Problem: Select the lines of the records containing the word "wrist" and list them.

Data shown:
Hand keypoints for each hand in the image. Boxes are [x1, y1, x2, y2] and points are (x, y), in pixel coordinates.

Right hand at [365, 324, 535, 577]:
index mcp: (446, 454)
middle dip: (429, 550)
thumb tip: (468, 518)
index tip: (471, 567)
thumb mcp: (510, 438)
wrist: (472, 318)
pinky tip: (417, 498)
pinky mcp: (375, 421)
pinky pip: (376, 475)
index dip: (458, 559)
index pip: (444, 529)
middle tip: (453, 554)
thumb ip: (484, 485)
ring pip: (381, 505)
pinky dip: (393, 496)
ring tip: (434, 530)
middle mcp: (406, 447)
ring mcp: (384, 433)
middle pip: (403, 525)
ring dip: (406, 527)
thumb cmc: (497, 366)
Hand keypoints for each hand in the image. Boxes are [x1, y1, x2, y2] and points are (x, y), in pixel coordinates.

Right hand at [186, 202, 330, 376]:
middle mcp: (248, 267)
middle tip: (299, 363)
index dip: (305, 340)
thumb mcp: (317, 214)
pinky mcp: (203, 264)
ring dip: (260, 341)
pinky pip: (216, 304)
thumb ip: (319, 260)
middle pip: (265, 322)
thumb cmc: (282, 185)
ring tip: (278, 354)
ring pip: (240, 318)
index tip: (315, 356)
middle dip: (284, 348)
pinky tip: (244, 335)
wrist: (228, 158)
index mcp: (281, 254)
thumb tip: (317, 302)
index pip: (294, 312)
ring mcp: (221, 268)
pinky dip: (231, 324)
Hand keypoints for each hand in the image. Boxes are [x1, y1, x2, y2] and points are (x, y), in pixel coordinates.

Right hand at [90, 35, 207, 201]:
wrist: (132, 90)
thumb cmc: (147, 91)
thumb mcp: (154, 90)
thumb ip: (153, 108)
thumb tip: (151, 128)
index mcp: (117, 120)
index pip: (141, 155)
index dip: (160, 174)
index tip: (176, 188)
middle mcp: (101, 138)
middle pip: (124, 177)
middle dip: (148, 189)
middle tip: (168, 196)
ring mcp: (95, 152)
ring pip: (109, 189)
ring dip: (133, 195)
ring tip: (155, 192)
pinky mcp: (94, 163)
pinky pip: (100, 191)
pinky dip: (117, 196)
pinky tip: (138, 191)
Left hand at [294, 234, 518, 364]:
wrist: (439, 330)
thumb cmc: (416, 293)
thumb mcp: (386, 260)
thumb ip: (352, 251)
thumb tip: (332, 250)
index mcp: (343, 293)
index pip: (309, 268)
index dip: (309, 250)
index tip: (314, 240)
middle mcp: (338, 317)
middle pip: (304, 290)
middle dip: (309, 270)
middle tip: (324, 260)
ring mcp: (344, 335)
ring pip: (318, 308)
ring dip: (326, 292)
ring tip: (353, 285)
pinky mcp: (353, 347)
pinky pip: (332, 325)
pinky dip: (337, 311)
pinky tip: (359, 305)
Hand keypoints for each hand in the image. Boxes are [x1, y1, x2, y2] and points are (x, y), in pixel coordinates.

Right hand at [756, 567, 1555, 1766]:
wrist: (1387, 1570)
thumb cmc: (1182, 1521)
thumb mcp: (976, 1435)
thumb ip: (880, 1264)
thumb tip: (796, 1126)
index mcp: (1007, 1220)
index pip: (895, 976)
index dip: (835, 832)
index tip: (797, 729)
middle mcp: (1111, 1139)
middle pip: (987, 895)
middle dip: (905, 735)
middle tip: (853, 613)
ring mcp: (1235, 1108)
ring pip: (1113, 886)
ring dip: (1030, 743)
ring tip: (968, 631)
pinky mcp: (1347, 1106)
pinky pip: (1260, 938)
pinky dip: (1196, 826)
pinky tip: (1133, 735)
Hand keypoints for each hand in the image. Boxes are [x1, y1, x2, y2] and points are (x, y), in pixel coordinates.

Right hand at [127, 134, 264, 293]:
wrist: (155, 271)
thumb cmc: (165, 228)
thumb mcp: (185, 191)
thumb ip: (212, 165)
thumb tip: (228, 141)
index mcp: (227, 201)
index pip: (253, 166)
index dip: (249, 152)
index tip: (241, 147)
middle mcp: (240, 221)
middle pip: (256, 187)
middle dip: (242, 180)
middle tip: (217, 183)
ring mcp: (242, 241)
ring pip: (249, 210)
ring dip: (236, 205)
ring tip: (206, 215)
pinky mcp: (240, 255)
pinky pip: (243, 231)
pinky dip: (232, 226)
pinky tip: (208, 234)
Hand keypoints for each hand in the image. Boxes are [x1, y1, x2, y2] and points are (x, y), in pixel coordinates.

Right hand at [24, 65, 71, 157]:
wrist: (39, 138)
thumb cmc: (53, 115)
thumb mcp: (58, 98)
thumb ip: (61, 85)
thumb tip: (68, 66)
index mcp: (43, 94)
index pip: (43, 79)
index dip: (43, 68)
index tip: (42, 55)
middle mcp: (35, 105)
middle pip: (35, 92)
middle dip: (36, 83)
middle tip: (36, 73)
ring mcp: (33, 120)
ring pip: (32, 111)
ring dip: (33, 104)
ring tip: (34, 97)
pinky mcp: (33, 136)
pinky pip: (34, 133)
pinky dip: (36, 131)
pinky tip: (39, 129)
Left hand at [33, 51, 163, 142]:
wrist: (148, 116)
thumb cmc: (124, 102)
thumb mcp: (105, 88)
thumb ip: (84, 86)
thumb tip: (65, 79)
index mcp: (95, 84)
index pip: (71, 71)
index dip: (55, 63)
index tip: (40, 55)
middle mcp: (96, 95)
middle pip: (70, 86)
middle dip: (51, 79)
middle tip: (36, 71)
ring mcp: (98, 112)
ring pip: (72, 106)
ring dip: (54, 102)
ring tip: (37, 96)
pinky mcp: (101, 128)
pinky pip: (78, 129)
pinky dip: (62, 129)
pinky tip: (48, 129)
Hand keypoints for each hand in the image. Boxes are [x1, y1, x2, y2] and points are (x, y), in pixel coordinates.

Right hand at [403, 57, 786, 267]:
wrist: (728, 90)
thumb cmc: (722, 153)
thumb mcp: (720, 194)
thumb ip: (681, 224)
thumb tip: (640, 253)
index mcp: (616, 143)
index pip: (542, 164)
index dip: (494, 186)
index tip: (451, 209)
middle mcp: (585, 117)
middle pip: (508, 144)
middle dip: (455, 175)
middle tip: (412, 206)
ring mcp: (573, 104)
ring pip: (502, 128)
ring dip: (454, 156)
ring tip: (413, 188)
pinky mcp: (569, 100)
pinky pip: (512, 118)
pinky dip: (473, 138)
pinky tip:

Answer area:
wrist: (472, 318)
wrist: (228, 158)
wrist: (132, 90)
wrist: (439, 330)
wrist: (1387, 1570)
wrist: (155, 271)
wrist: (39, 138)
wrist: (148, 116)
wrist: (728, 90)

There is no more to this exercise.